No Brasil, as propostas de reformas
políticas e eleitorais tentando valorizar
os partidos, buscando identificá-los
com as autênticas aspirações nacionais,
tornando-os mais representativos, responsáveis pelo processo político-administrativo, nunca conseguiram ser aprovadas, rejeitadas por grandes maiorias
dos parlamentares, que preferem um
sistema onde possam exercer a sua demagogia individual.
Bem que o presidente Castelo Branco,
utilizando do poder que a Revolução lhe
conferiu, conseguiu fazer aprovar pelo
Congresso uma reforma política que,
aumentando as exigências de representatividade para a formação dos partidos, obteve a correção da profusão nefasta de minúsculas agremiações partidárias criadas para negociar alianças
rendosas. Foram criados dois grandes
partidos: Arena e PSD. Castelo Branco,
para conseguir essa reforma, teve o
apoio de políticos de cuja formação democrática e liberal ninguém podia duvidar: Milton Campos, Luiz Viana Filho,
Adauto Lucio Cardoso, Pedro Aleixo e
outros. Mas este sistema de dar poder
ao partido, diminuindo o espaço demagógico individual, nunca agradou à
maioria de nossos políticos, que na primeira oportunidade o sepultaram. Em
nome da abertura, voltamos a esta mixórdia partidária que aí está.
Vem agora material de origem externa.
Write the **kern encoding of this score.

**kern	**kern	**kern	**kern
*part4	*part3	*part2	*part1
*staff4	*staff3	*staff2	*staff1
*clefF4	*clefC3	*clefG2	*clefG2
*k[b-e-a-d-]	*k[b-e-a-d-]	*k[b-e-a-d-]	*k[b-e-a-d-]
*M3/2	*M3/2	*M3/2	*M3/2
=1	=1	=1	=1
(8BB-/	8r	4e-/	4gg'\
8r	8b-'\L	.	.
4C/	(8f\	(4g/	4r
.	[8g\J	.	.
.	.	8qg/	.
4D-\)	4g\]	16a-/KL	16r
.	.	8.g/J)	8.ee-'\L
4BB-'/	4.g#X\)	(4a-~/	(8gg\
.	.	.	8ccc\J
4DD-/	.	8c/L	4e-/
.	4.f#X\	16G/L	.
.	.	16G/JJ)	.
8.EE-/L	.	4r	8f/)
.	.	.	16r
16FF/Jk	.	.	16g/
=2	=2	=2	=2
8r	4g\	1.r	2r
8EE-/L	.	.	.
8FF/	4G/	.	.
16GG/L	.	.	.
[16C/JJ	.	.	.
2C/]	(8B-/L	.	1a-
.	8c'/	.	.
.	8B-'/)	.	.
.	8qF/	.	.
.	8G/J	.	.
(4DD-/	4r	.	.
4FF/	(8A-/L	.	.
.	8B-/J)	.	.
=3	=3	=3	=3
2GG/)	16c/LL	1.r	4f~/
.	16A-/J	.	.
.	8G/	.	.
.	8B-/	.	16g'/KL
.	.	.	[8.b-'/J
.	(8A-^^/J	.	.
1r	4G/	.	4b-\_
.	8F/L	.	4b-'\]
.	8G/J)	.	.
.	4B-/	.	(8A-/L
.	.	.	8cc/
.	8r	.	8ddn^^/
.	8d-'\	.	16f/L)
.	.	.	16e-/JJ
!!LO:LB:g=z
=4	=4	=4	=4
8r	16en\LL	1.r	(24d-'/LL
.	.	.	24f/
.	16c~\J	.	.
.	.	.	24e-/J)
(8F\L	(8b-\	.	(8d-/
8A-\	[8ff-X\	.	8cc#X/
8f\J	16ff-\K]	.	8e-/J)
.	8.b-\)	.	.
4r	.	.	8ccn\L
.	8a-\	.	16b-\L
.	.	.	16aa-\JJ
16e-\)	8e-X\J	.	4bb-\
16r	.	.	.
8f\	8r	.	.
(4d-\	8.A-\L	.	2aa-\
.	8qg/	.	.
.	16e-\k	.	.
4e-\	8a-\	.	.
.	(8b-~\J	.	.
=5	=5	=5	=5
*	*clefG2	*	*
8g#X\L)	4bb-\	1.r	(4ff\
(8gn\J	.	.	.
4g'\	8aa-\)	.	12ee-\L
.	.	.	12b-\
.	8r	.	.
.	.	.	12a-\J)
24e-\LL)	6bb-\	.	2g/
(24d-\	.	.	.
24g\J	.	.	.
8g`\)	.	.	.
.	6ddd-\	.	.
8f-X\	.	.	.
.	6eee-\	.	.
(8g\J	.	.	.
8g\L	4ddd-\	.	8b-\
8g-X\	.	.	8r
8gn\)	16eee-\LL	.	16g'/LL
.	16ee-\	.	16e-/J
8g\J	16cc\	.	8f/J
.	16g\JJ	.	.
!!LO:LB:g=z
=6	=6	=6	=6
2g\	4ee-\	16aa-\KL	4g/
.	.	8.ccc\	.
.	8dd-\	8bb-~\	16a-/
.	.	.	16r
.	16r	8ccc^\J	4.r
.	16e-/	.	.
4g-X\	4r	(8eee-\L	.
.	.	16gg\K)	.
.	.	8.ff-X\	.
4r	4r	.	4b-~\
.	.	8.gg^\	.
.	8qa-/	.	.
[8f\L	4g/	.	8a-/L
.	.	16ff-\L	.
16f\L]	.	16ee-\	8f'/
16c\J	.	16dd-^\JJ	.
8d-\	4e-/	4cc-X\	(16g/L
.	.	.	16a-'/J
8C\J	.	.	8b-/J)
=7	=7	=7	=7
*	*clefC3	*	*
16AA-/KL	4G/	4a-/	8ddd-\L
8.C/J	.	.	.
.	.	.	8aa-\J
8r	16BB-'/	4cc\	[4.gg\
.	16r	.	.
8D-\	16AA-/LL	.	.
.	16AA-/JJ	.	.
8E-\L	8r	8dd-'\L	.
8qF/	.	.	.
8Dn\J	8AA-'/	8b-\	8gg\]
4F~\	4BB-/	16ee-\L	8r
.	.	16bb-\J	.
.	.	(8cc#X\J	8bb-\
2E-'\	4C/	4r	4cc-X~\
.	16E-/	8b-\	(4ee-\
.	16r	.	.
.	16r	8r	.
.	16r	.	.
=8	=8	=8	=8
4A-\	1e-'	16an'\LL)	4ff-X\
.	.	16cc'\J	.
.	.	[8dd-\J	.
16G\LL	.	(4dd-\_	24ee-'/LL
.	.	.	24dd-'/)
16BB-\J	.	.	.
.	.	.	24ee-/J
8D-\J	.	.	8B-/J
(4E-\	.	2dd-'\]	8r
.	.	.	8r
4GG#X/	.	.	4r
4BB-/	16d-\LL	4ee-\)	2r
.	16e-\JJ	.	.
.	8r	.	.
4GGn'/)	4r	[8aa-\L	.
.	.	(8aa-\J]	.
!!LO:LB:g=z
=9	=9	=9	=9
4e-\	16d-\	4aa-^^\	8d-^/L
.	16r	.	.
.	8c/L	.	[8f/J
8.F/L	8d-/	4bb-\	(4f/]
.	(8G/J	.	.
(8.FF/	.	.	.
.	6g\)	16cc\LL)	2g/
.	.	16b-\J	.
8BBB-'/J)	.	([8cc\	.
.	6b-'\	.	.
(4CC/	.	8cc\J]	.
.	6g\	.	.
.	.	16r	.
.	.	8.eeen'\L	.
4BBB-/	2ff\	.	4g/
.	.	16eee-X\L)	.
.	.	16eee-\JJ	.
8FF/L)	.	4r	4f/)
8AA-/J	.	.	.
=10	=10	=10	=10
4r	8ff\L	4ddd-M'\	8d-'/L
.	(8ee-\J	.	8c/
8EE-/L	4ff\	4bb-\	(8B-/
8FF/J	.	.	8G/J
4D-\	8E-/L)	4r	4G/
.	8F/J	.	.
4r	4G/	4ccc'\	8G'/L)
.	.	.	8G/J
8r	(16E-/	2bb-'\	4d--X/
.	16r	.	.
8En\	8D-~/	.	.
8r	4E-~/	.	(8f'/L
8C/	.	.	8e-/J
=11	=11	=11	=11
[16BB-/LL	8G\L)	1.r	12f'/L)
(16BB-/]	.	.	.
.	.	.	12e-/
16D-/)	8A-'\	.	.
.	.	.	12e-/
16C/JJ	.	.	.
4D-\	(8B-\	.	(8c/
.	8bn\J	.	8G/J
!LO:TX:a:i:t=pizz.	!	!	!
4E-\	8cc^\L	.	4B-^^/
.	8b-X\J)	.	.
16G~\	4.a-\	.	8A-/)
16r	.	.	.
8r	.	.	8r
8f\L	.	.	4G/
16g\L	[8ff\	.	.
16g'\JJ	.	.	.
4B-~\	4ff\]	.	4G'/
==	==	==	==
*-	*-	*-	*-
Ninguém tem dúvida que o povo espera do próximo governo um amplo e
bem planejado programa de desenvolvimento político e social que desperte as
potencialidades deste país. Um programa que impulsione o atendimento das
necessidades vitais de educação, saúde,
alimentação, moradia, reforma política
e eleitoral, transportes, produção, paz
social, segurança, defesa; que transforme em riqueza nossos recursos inexplorados; que comece a nos tirar do atraso
social; que revigore o poder nacional a
fim de proteger nossa soberania perante
um mundo intranqüilo e conflitante .
Carlos de Meira Mattos, 92, doutor em ciência
política e general reformado do Exército, é veterano da Segunda Guerra Mundial e conselheiro da Escola Superior de Guerra.